Number of dogs put down in Limerick on the increase

Fintan Walsh

Reporter:

Fintan Walsh

Marion Fitzgibbon said that new regulations relating to pet passports, vaccinations and microchipping make it hard for families to afford a pet dog
MORE dogs are expected to be put down in Limerick in 2015 than last year, thought to be a result of a higher number of families being unable to afford to house them.

MORE dogs are expected to be put down in Limerick in 2015 than last year, thought to be a result of a higher number of families being unable to afford to house them.

Figures released by the Department of Environment revealed this week that Limerick had the second highest number of dogs being put down in 2014 nationally, at 308.

In light of the news, Limerick Animal Welfare’s (LAW) Marion Fitzgibbon said:

“We are coming from a very high kill rate. If you go back a couple of years, we were a couple of thousand. Looking at the figures, they have improved from the year before. But I’m flagging the information that they will be worse for 2015,” she explained.
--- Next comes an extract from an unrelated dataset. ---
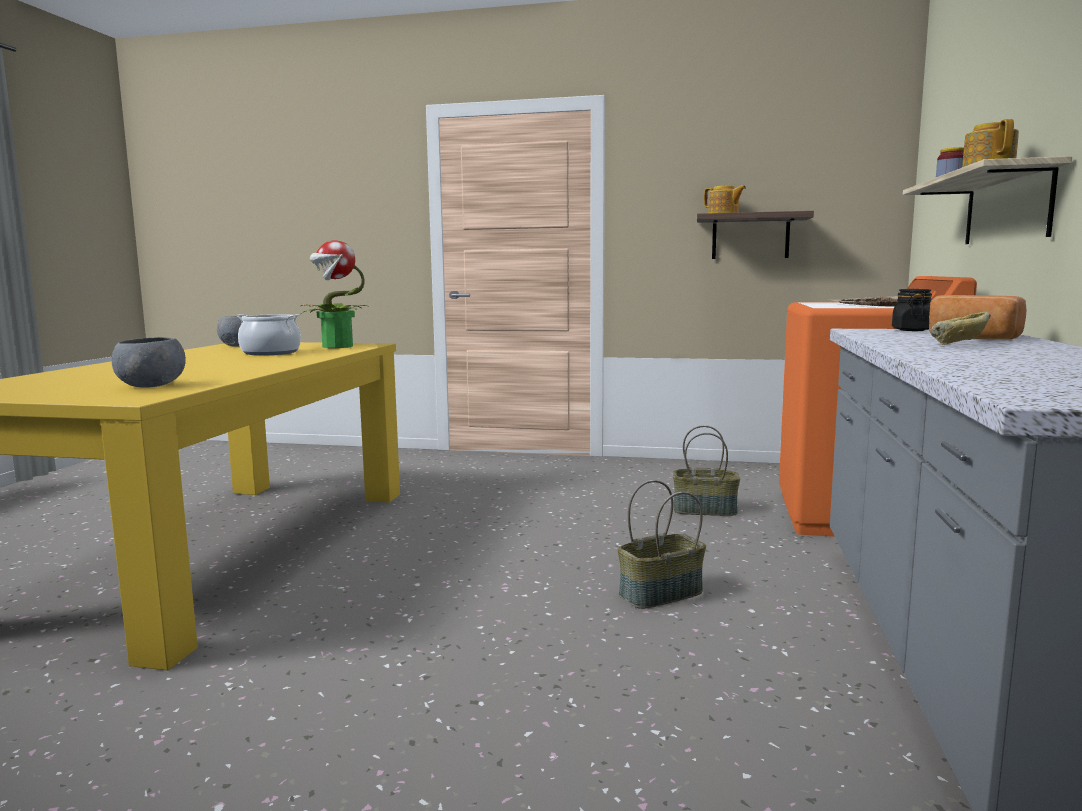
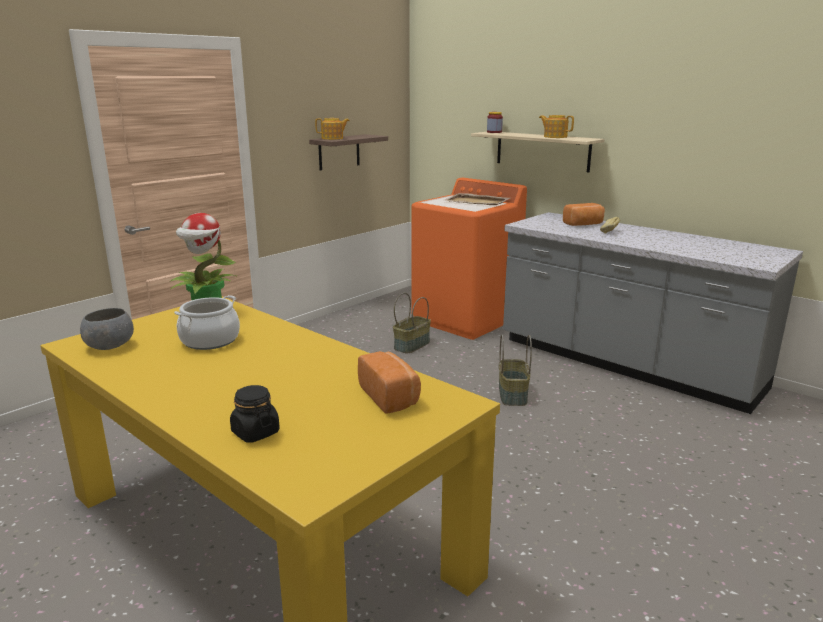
camera: 60 degrees left, 10 degrees up
(150, 386) = (390, 396): grey bowl -> bread
(911, 330) = (536, 220): black jar -> black jar (255, 432)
A Limerick City and County Council spokesperson said its pound was one of the “busiest in the country”, that dealt with 639 dogs last year. The spokesperson said that 77% of dogs that were seized last year were strays, adding that “some strays are just not suitable or fit for re-homing due to their temperament and unknown background”.

However, Ms Fitzgibbon said that new regulations relating to pet passports, vaccinations and micro-chipping make it hard for families to afford a pet dog.

She added that LAW could take in up to 20 dogs a day from families who cannot afford to house them.

Additionally, Ms Fitzgibbon explained that LAW’s pet sanctuary is finding it difficult to send dogs to the UK due to the high costs of pet passports. She added that LAW is finding it hard to re-home dogs that are brought in.

“A quarter of our dogs from the sanctuary would go to the UK. But we literally cannot afford the pet passports for the dogs this year. The pet passport is anything between €60 to €70. So very few sanctuaries can afford an additional €70 per dog.”

The council spokesperson said it re-homed 81 dogs in 2014, but added “it is not out of line with most other local authorities”.

“We are open to looking at the experiences of other local authorities who have better re-homing statistics with a view to adapting our work practices and promotion through social media if required,” the spokesperson said.

The spokesperson added that the new opening hours and part-time kennel keeper has influenced the improved rates.